> [WHAT YOU NEED TO DO]
**1.** According to the text on dog theft in Saigon, which two Facebook groups should an owner join first when a dog goes missing?
**2.** For each statement, say yes or no to whether it agrees with the text on dog theft in Saigon, and quote the text's deciding words. (a) Dog-nappings are described as organized and planned. (b) Owners are told to put up posters only outside their own neighborhood. (c) Group members are said to offer advice only after several days.
**3.** Summarize the text on dog theft in Saigon in two sentences.

> [SELECTED TEXT]
Becoming constantly vigilant of your dog
We do not want you to feel paranoid, maybe you should. Dog-nappings are organized and planned. They are probably watching and stalking your dog now. They are waiting for the right scenario where you lose control of your dog for a spilt second, possibly distracted by a combination of noise, blinding heat and temporary chaos that is part of daily life in Saigon. Unaware that your dog has bolted from the house and out the front gate, off-leash, eventually running into a blind spot…
What to do if your dog goes missing
It has happened. No time for denial. Get proactive ASAP. First, go online to the Facebook groups Dog Owners of Saigon and the new Stolen Pet Support HCMC. Become a member, post a message with current photos of your dog, members will be alerted and will offer advice immediately. There are some that will begin their own search in areas that they are known for dog thefts. You are not alone, there are others that share your grief. Second, create a poster with a contact number, post them around your neighbourhood, chances are your dog has been taken out of your neighbourhood, but the dog thieves will return looking for a contact number.

(Saved data entries)
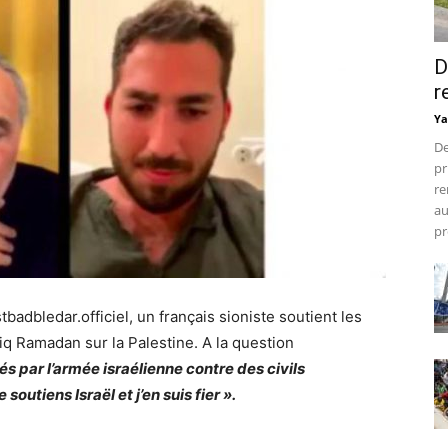
D
r
Ya
De
pr
re
au
pr
badbledar.officiel, un français sioniste soutient les
iq Ramadan sur la Palestine. A la question
par l’armée israélienne contre des civils
e soutiens Israël et j’en suis fier ».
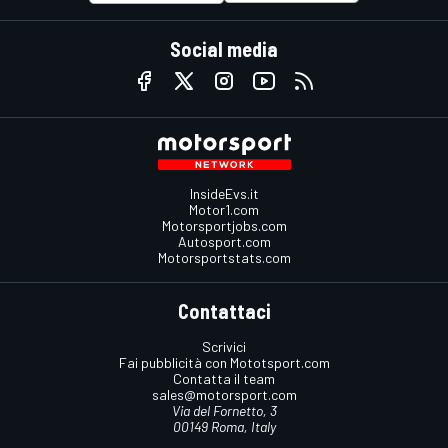
Social media
InsideEvs.it
Motor1.com
Motorsportjobs.com
Autosport.com
Motorsportstats.com
Contattaci
Scrivici
Fai pubblicità con Mototsport.com
Contatta il team
sales@motorsport.com
Via del Fornetto, 3
00149 Roma, Italy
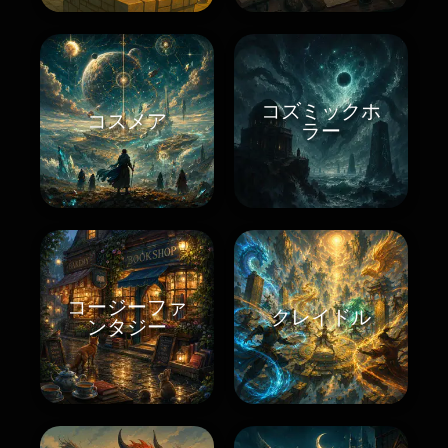
コズミックホ
コスメア
ラー
コージーファ
クレイドル
ンタジー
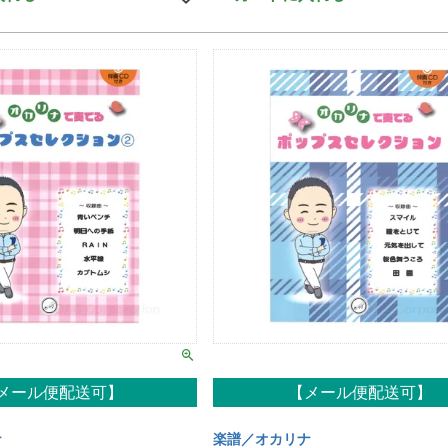
メール便配送可】
【メール便配送可】
ナ
楽譜／オカリナ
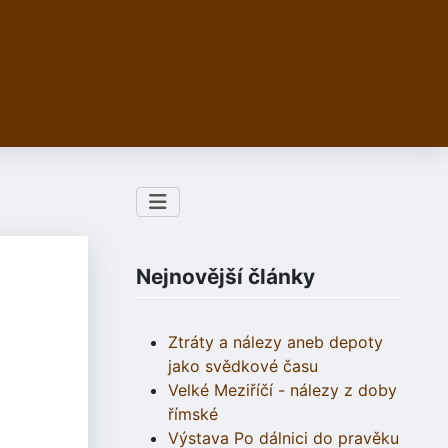
Nejnovější články
Ztráty a nálezy aneb depoty
jako svědkové času
Velké Meziříčí - nálezy z doby
římské
Výstava Po dálnici do pravěku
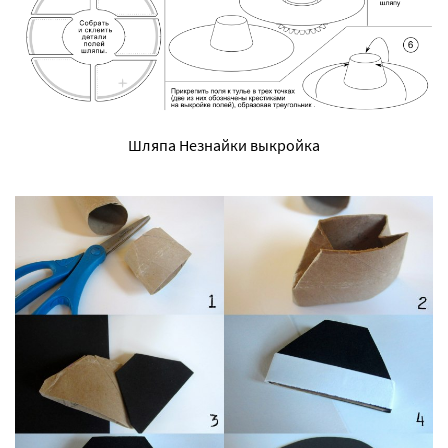
Шляпа Незнайки выкройка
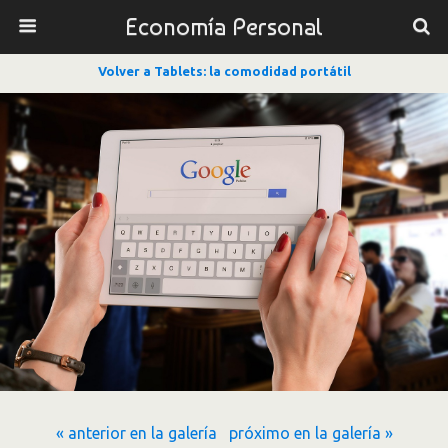
Economía Personal
Volver a Tablets: la comodidad portátil
« anterior en la galería
próximo en la galería »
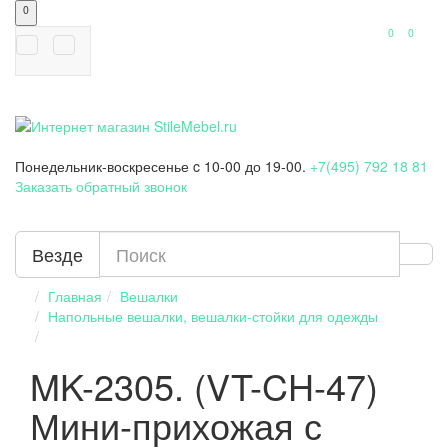
0
0
0
Понедельник-воскресенье
c 10-00 до 19-00.
+7(495) 792 18 81
Заказать обратный звонок
Везде
Главная
Вешалки
Напольные вешалки, вешалки-стойки для одежды
MK-2305. (VT-CH-47)
Мини-прихожая с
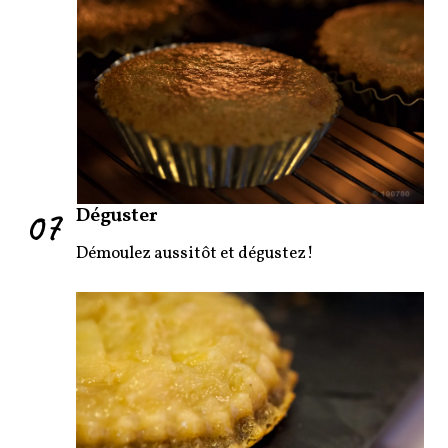
07
Déguster
Démoulez aussitôt et dégustez!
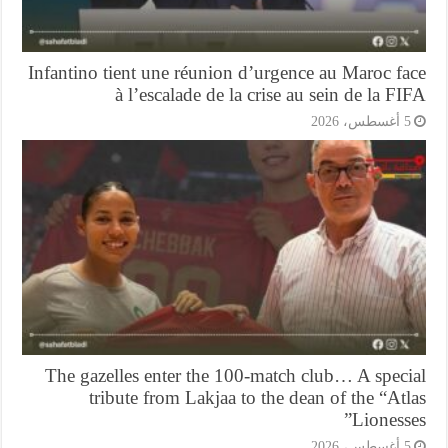
Infantino tient une réunion d’urgence au Maroc f
à l’escalade de la crise au sein de la F
أغسطس، 2026
The gazelles enter the 100-match club… A speci
tribute from Lakjaa to the dean of the “At
Lioness
أغسطس، 2026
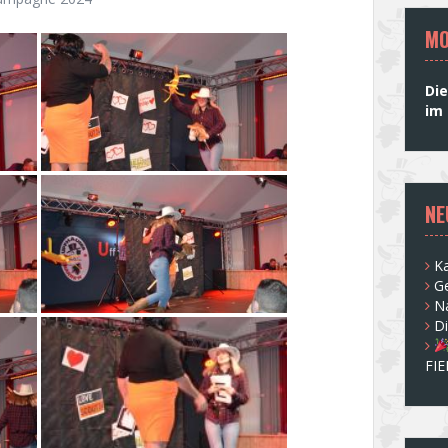
MO
Die
im 
NE
Ka
G
N
D
FI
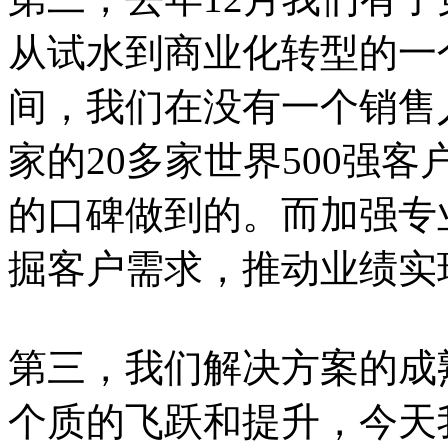
从试水到商业化转型的一个
间，我们在没有一个销售
家的20多家世界500强
的口碑做到的。而加强专
掘客户需求，推动业绩实
第三，我们解决方案的成
个质的飞跃和提升，今天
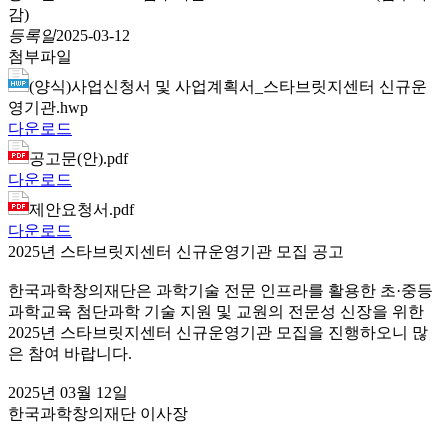
감)
등록일
2025-03-12
첨부파일
(양식)사업신청서 및 사업계획서_스타브릿지센터 신규운
영기관.hwp
다운로드
공고문(안).pdf
다운로드
제안요청서.pdf
다운로드
2025년 스타브릿지센터 신규운영기관 모집 공고
한국과학창의재단은 과학기술 전문 인프라를 활용한 초·중등
과학교육 첨단과학 기술 지원 및 교원의 전문성 신장을 위한
2025년 스타브릿지센터 신규운영기관 모집을 진행하오니 많
은 참여 바랍니다.
2025년 03월 12일
한국과학창의재단 이사장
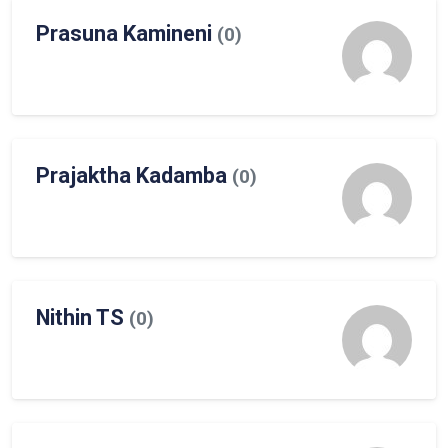
Prasuna Kamineni
(0)
Prajaktha Kadamba
(0)
Nithin TS
(0)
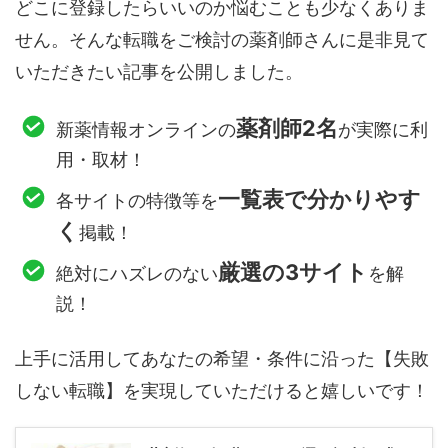
どこに登録したらいいのか悩むことも少なくありま
せん。そんな転職をご検討の薬剤師さんに是非見て
いただきたい記事を公開しました。
薬剤師2名
新薬情報オンラインの
が実際に利
用・取材！
一覧表で分かりやす
各サイトの特徴等を
く
掲載！
厳選の3サイト
絶対にハズレのない
を解
説！
上手に活用してあなたの希望・条件に沿った【失敗
しない転職】を実現していただけると嬉しいです！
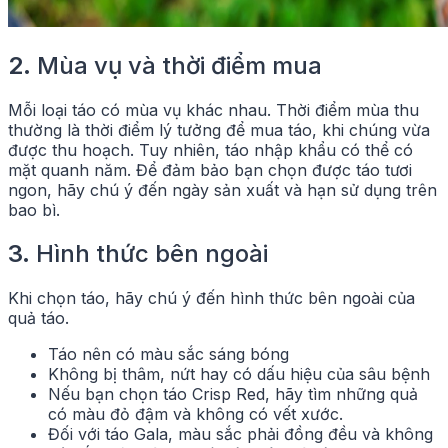
2.
Mùa vụ và thời điểm mua
Mỗi loại táo có mùa vụ khác nhau. Thời điểm mùa thu
thường là thời điểm lý tưởng để mua táo, khi chúng vừa
được thu hoạch. Tuy nhiên, táo nhập khẩu có thể có
mặt quanh năm. Để đảm bảo bạn chọn được táo tươi
ngon, hãy chú ý đến ngày sản xuất và hạn sử dụng trên
bao bì.
3.
Hình thức bên ngoài
Khi chọn táo, hãy chú ý đến hình thức bên ngoài của
quả táo.
Táo nên có màu sắc sáng bóng
Không bị thâm, nứt hay có dấu hiệu của sâu bệnh
Nếu bạn chọn táo Crisp Red, hãy tìm những quả
có màu đỏ đậm và không có vết xước.
Đối với táo Gala, màu sắc phải đồng đều và không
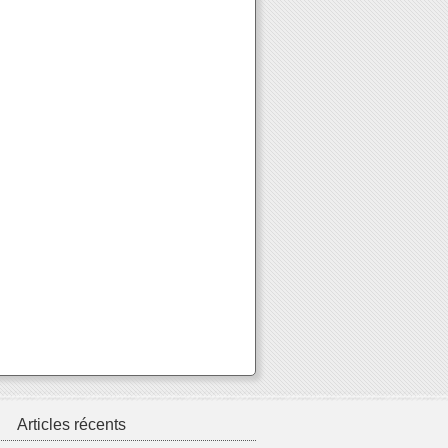
Articles récents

> [RESPONSES PER TASK]
**1.** Dog Owners of Saigon and Stolen Pet Support HCMC.

**2.**
(a) Yes: "Dog-nappings are organized and planned."
(b) No: "post them around your neighbourhood"
(c) No: "members will be alerted and will offer advice immediately."

**3.** Dog-nappings are organized and planned, and thieves may be watching a dog while they wait for a moment when the owner loses control of it. If a dog goes missing, the owner should join the Facebook groups Dog Owners of Saigon and Stolen Pet Support HCMC, post current photos there, and put up posters with a contact number around the neighborhood.